Russian hackers in the Soviet domain

Russian hackers in the Soviet domain Hacking has long been in the public eye, news reports of foreign gangs or lone teens in bedrooms seemingly able to take down governments with a few keystrokes. One of the more recent major cyberattacks is the recent theft of credit card data from US chain Target over the December holidays, in an attack that originated in Russia.

Nor is this an isolated incident – leading online security website The Hacker News provides a section dedicated to news about the Russian hacking and cyberwarfare scene. However, is there something more to cyber attacks originating in Russia and their chosen targets? There have been a few clear examples of nationalism being the push for Russian-based cyber attacks. In 2007 the government of Estonia was subject to a DDoS attack following the moving of a Soviet war memorial, which led to protests from Estonia’s Russian communities. The same was seen again in 2008, accompanying the Russian invasion of Georgia

While both of the aforementioned attacks were on the now-independent governments of former Soviet states, there may be further ties with the soviet Union behind many Russian hacking groups. Unlike now non-existant countries such as Yugoslavia and East Germany, the Soviet Union domain address – .su – still exists, and is still in use. On this domain one can find many nationalist or pro-Soviet websites, such as the youth group Nashi’s official page to an entire site dedicated to Stalin and his accomplishments.

Also existent on the .su domain are large numbers of hackers.
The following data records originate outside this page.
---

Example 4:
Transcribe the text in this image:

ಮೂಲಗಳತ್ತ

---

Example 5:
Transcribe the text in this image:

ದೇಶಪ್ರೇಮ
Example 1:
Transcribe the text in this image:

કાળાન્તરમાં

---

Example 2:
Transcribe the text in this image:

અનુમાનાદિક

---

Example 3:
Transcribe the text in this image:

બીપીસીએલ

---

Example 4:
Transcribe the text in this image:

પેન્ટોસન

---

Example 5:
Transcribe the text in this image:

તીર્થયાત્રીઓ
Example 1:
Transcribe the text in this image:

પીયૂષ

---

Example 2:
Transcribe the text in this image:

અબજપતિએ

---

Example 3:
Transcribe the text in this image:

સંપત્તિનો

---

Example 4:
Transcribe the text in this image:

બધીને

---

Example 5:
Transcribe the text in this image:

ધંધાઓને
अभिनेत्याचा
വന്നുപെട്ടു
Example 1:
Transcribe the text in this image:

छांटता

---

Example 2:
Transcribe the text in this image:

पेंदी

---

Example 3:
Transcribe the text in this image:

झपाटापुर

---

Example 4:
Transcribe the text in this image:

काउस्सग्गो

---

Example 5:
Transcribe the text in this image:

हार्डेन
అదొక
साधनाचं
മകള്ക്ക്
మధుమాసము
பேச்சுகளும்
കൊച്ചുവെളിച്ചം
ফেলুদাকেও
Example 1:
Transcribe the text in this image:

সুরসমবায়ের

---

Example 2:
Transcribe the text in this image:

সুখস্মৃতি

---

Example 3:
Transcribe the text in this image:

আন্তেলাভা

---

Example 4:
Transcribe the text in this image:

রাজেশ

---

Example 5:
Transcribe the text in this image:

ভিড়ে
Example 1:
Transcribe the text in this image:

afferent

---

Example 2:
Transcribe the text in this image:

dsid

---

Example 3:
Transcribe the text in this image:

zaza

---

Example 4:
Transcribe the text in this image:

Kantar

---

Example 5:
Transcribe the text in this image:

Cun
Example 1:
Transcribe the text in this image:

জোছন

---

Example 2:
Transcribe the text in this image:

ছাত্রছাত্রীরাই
Allegedly more than half of the sites engaged in cyberwarfare, attacks, and hacking use the domain name. But why? Initially, it seems that it was an issue of monitoring and laxer laws – in 2011 those in charge of the .ru domain began to enforce stricter rules on what could and could not be hosted in their authority. It then made sense for those engaged in cybercrime to migrate to the lesser-moderated .su name.
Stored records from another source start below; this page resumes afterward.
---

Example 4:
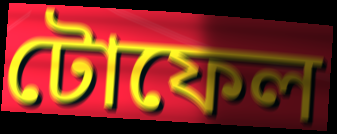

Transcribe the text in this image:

টোফেল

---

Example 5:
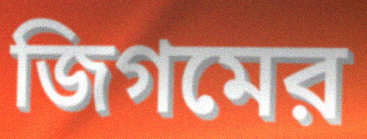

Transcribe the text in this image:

জিগমের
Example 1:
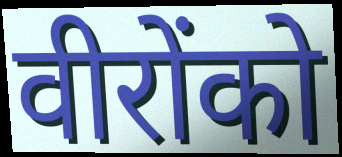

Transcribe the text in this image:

वीरोंको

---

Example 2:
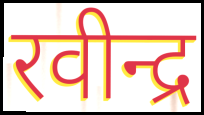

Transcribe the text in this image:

रवीन्द्र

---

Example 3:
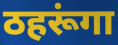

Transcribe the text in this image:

ठहरूंगा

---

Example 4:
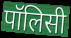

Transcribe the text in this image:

पॉलिसी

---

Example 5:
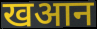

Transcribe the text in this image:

खआन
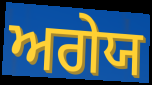
ਅਗੇਯ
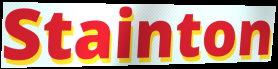
Stainton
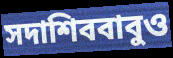
সদাশিববাবুও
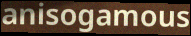
anisogamous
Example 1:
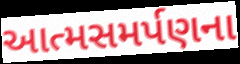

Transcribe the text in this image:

આત્મસમર્પણના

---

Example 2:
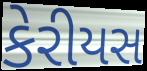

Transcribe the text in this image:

કેરીયસ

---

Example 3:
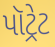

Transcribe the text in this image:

પૉટ્રેટ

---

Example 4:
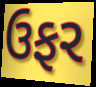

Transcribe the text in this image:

ઉફર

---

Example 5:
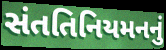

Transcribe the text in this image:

સંતતિનિયમનનું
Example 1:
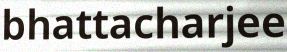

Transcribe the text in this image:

bhattacharjee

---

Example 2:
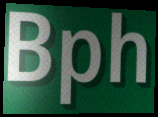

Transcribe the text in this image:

Bph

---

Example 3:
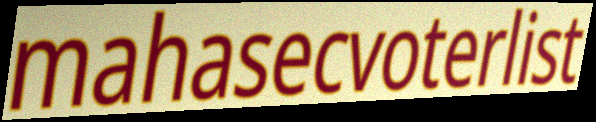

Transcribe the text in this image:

mahasecvoterlist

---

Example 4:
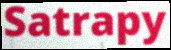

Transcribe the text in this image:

Satrapy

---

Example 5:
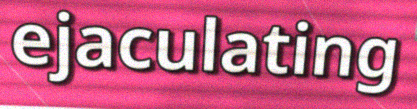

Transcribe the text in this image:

ejaculating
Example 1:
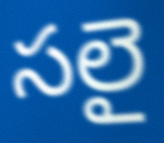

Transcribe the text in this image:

సలై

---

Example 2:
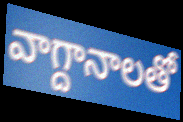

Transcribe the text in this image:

వాగ్దానాలతో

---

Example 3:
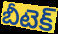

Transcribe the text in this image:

బీటెక్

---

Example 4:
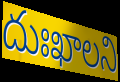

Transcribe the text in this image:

దుఃఖాలని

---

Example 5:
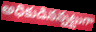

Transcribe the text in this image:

అధికుడినన్నట్టుగా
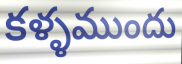
కళ్ళముందు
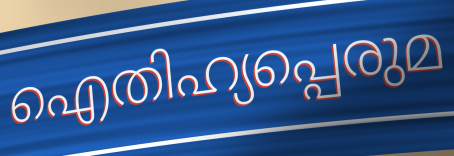
ഐതിഹ്യപ്പെരുമ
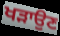
ਖੜਾਉਣ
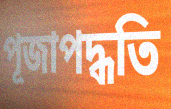
পূজাপদ্ধতি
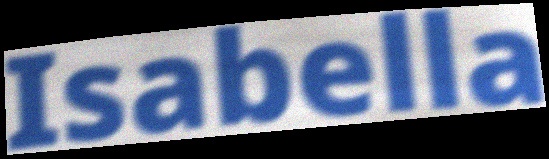
Isabella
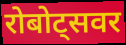
रोबोट्सवर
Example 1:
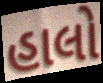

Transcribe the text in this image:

હાલો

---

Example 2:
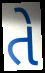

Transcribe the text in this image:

તે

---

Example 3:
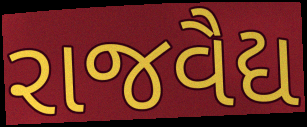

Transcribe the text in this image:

રાજવૈદ્ય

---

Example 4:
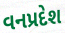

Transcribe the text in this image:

વનપ્રદેશ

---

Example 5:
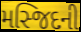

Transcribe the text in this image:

મસ્જિદની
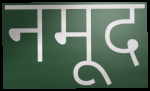
नमूद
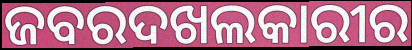
ଜବରଦଖଲକାରୀର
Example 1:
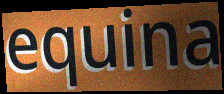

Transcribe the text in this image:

equina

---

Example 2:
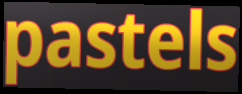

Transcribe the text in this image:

pastels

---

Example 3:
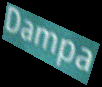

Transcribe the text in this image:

Dampa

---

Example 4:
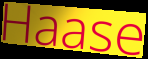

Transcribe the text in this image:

Haase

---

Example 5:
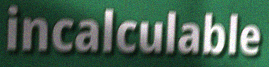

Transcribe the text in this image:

incalculable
This would, then, suggest that nationalism has little to do with the choice of using .su. However, it has been suggested that .su still exists due to politics and Soviet nostalgia, and its Soviet connections seems to have some impact on the choice of some hackers to host their information with the suffix. As has been pointed out, many lesser-used and under-moderated domain names exist outside of that assigned to the Soviet Union, yet the majority of hackers based in Russia instead opt for the domain that, while assigned to a country that no longer exists, is more heavily moderated than some. While .su may provide practical advantages, it is hard to ignore the implications of sophisticated international attacks originating from a Soviet domain name.